# Exercise description
Please filter the listing below and copy out the lines that hold "Impressum".
Dataset records Block Start
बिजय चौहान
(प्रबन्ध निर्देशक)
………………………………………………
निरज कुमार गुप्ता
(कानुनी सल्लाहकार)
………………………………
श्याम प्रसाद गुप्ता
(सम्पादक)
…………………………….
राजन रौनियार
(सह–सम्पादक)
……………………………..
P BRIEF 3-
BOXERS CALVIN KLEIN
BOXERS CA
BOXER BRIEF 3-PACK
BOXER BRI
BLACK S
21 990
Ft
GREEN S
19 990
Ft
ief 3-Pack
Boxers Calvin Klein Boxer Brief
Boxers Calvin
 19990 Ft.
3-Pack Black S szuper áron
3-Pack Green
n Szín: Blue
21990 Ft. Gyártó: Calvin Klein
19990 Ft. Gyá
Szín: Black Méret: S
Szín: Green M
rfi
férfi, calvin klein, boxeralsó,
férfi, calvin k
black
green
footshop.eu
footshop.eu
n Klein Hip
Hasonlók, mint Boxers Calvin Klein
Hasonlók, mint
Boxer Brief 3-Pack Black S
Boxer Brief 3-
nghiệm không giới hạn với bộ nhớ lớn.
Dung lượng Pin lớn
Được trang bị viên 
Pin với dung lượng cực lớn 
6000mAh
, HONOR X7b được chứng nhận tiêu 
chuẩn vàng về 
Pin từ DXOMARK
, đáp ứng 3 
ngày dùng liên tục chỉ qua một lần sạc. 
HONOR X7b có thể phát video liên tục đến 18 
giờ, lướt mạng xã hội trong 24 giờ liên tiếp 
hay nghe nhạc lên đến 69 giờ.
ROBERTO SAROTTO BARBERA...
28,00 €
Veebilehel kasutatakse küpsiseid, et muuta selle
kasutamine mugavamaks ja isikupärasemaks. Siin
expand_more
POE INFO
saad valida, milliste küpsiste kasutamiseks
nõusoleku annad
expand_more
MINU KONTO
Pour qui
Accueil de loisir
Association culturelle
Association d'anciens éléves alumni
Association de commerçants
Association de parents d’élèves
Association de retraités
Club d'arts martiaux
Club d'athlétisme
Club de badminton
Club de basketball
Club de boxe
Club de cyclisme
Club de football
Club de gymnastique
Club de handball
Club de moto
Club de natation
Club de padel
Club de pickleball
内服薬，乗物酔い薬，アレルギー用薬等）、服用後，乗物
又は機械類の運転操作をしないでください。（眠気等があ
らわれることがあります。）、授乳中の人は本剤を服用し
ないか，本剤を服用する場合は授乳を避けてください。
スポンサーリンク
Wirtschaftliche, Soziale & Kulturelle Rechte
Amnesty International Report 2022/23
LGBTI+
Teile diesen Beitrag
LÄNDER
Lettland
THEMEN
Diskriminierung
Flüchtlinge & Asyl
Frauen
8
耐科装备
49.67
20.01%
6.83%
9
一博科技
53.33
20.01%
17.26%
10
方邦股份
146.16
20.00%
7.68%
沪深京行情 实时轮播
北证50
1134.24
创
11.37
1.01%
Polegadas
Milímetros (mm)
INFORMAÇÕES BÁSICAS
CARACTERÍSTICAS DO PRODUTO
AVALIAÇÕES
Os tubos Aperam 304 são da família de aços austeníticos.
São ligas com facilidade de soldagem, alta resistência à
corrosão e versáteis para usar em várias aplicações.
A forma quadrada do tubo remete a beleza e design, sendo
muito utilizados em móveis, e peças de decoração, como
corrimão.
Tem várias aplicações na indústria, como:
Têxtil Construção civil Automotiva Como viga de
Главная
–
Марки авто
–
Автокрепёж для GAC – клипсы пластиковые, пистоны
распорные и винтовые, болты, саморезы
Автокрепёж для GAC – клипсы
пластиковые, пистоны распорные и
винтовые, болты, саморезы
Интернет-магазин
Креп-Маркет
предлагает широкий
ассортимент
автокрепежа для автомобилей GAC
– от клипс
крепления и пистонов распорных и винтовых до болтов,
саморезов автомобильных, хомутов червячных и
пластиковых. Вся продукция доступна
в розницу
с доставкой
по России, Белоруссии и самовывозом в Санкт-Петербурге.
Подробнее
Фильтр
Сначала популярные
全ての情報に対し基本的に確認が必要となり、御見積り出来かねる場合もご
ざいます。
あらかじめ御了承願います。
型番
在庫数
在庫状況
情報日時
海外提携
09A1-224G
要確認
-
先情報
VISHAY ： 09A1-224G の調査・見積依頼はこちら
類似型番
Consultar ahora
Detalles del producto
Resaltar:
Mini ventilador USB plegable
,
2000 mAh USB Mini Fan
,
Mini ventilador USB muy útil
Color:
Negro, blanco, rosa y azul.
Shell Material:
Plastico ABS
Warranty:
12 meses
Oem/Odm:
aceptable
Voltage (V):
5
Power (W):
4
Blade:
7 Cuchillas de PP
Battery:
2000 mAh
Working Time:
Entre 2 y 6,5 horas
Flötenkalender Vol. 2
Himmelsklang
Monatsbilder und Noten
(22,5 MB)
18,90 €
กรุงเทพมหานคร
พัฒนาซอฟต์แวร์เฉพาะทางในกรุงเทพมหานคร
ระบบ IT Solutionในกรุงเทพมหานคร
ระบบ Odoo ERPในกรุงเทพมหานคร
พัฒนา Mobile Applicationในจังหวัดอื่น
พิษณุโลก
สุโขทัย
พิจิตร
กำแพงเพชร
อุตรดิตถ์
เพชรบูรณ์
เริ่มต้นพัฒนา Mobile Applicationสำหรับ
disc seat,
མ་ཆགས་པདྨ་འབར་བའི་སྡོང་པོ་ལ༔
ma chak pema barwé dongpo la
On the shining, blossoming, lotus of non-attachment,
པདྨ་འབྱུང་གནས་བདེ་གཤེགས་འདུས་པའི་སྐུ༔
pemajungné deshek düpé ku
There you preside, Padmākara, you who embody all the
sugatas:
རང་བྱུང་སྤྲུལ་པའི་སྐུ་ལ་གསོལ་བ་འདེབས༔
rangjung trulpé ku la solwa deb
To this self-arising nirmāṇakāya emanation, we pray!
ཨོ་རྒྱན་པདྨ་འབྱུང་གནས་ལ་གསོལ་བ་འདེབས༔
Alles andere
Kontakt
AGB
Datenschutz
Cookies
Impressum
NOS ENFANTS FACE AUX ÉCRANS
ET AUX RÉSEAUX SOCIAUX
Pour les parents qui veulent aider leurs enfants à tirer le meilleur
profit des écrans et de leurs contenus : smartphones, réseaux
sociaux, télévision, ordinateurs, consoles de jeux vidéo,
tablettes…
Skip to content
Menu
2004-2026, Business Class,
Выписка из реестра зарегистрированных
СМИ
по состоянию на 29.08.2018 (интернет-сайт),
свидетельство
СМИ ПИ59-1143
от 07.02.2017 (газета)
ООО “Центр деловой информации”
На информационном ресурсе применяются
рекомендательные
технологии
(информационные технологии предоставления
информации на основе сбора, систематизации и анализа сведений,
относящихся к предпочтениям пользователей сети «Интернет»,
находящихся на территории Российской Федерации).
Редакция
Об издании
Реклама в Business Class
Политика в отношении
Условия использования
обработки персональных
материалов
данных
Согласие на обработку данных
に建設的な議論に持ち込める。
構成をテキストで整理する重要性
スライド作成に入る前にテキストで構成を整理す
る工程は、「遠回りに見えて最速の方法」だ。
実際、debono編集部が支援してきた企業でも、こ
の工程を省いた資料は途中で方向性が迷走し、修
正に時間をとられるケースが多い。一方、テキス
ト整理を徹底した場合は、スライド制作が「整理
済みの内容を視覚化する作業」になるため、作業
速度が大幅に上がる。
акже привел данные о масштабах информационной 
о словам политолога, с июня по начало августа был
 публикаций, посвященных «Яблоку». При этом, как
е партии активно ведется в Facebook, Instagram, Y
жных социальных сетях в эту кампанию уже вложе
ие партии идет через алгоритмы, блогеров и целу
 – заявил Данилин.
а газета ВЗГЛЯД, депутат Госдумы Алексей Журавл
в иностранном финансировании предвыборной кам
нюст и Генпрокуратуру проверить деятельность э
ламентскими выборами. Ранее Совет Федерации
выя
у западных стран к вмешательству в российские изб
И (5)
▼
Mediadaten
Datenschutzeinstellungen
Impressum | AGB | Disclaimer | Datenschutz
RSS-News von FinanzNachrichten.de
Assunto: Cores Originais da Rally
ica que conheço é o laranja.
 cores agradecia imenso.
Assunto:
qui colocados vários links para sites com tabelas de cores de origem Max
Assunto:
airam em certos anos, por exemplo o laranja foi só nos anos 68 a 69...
Dataset records Block End
# Written answer
Impressum
Impressum | AGB | Disclaimer | Datenschutz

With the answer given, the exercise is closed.